**Work item:** Your answer must be the lines from the start of the records through the line with "pinky pip: (294, 395)", exactly as written, without the pictures.

**Exercise material:**
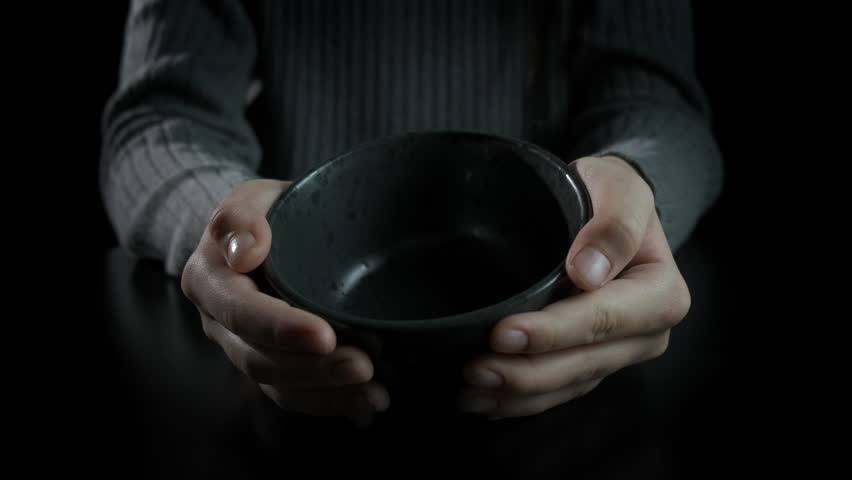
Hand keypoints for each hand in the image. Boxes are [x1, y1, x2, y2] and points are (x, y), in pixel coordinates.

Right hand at [181, 179, 388, 424]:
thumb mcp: (251, 199)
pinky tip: (367, 405)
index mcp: (209, 280)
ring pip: (278, 384)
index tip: (324, 335)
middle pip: (260, 358)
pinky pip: (294, 395)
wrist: (262, 235)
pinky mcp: (269, 366)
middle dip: (315, 368)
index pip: (240, 311)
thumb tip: (246, 250)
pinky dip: (332, 403)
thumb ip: (240, 217)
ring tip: (375, 392)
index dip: (280, 327)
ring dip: (328, 393)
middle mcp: (219, 323)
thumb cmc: (264, 213)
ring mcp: (242, 349)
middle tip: (365, 365)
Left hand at [459, 156, 689, 418]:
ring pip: (565, 386)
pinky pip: (556, 393)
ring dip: (516, 394)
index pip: (601, 319)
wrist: (608, 210)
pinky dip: (519, 400)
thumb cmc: (612, 195)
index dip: (552, 332)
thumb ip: (614, 226)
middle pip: (581, 363)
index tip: (504, 333)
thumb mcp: (621, 189)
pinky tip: (484, 400)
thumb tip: (588, 271)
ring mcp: (617, 355)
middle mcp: (645, 335)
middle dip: (525, 373)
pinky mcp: (591, 366)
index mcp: (660, 295)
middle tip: (474, 370)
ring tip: (468, 393)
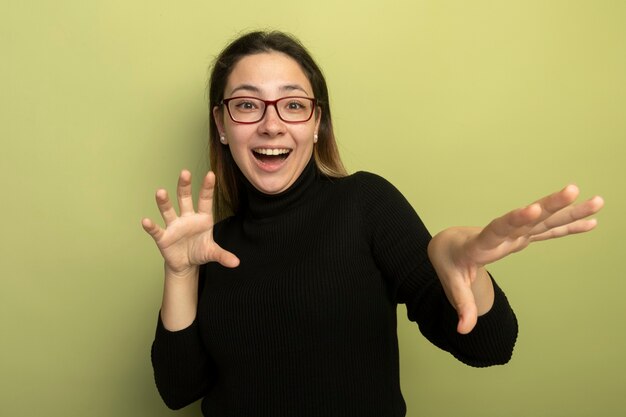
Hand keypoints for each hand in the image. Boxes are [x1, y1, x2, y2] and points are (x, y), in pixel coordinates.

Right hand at [141, 170, 239, 275]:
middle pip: (185, 199)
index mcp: (202, 218)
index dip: (207, 188)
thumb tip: (236, 263)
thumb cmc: (200, 252)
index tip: (211, 174)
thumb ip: (223, 256)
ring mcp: (174, 226)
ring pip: (168, 210)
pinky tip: (146, 221)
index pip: (205, 200)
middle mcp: (187, 218)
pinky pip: (156, 230)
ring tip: (160, 191)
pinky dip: (151, 226)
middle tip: (185, 172)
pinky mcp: (164, 237)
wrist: (185, 264)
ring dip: (164, 202)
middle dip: (185, 186)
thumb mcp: (212, 253)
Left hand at [428, 184, 603, 333]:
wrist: (449, 244)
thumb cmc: (449, 261)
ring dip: (568, 211)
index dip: (514, 220)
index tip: (532, 209)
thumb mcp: (451, 283)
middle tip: (572, 191)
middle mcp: (500, 234)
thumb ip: (461, 305)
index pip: (497, 230)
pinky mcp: (523, 237)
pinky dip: (568, 226)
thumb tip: (462, 330)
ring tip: (597, 202)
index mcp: (480, 243)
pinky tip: (592, 221)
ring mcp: (514, 234)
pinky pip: (548, 231)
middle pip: (526, 219)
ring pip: (543, 221)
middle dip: (549, 205)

**Exercise response:**
Hand keypoints for each hand in the image. Boxes are [x1, y1, x2, y2] and points are (x, y), in pixel coordinates.

Right hand at [181, 179, 388, 424]:
thumb mcp: (251, 199)
pinky tip: (367, 405)
index mcp: (209, 280)
ring pip: (278, 384)
index tip: (324, 335)
middle pip: (260, 358)
pinky pip: (294, 395)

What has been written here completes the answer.